Petunjuk 1
Tulis ulang paragraf dalam bagian dokumen yang diawali "Bab 6, Cinta Terakhir" menjadi daftar butir yang lebih ringkas, tanpa menghilangkan fakta utamanya.

Bab 6, Cinta Terakhir. Bab 7, Malam Terakhir. Bab 8, Ciuman Terakhir. Jadi,
koleksi unik enam Bab ini dibingkai dua Ciuman: Ciuman Pertama di awal (Bab 2)
dan Ciuman Terakhir di bagian akhir (Bab 8). Ya, enam bab kontras dan unik ini
diawali dengan Bab 1 (Sang Gadis Magdala), semacam perkenalan diri.
Lalu Bab 5 dengan judul Rabboni. Pengalaman perjumpaan
personal dengan sang Rabboni dirajut di antara tiga pengalaman pertama dan tiga
pengalaman terakhir yang unik dan istimewa. Dengan kata lain, tiga macam
pengalaman unik itu (unik karena pertama dan terakhir tadi) memberi posisi
sentral pada pengalaman perjumpaan dengan sang Rabboni. Bukan sesuatu yang
lain. Apalagi sesuatu itu yang bukan-bukan.

Data Tersimpan
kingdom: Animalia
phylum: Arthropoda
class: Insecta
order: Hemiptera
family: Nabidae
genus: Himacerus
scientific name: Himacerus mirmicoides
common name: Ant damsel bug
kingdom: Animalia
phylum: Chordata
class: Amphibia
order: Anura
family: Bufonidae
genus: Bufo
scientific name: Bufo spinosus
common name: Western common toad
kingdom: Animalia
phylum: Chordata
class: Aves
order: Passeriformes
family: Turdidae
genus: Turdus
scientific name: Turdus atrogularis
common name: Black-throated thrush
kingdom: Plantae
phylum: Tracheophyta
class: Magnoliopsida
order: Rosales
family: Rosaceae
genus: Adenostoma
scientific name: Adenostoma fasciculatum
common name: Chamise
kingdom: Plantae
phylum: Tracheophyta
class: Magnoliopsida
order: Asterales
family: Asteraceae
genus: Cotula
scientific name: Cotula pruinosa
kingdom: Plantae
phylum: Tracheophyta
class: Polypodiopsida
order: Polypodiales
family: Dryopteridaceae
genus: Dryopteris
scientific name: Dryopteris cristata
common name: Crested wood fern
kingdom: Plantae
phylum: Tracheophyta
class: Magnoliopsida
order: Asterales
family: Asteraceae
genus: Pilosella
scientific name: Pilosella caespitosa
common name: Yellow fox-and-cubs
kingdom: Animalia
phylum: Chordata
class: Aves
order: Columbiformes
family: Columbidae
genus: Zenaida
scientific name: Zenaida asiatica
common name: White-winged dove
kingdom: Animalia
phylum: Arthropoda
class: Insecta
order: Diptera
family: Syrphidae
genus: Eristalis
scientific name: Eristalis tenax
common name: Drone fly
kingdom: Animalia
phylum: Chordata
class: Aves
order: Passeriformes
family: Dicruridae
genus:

Petunjuk 2
Sajikan sebagai daftar bernomor bagian daftar data penamaan organisme yang dimulai dari baris berisi "common name: White-winged dove", termasuk baris itu sendiri, sampai akhir daftar tersebut. Abaikan baris kosong.

Jawaban yang Diharapkan 1
- Bab 6 berjudul Cinta Terakhir, Bab 7 Malam Terakhir, dan Bab 8 Ciuman Terakhir.
- Koleksi enam bab ini dibingkai dua ciuman, yaitu Ciuman Pertama di awal (Bab 2) dan Ciuman Terakhir di akhir (Bab 8).
- Keenam bab itu diawali Bab 1 (Sang Gadis Magdala) sebagai semacam perkenalan diri.
- Bab 5 berjudul Rabboni. Pengalaman perjumpaan personal dengan sang Rabboni dirajut di antara tiga pengalaman pertama dan tiga pengalaman terakhir.
- Tiga macam pengalaman unik itu menempatkan perjumpaan dengan sang Rabboni di posisi sentral, bukan hal lain.

Jawaban yang Diharapkan 2
1. common name: White-winged dove
2. kingdom: Animalia
3. phylum: Arthropoda
4. class: Insecta
5. order: Diptera
6. family: Syrphidae
7. genus: Eristalis
8. scientific name: Eristalis tenax
9. common name: Drone fly
10. kingdom: Animalia
11. phylum: Chordata
12. class: Aves
13. order: Passeriformes
14. family: Dicruridae
15. genus:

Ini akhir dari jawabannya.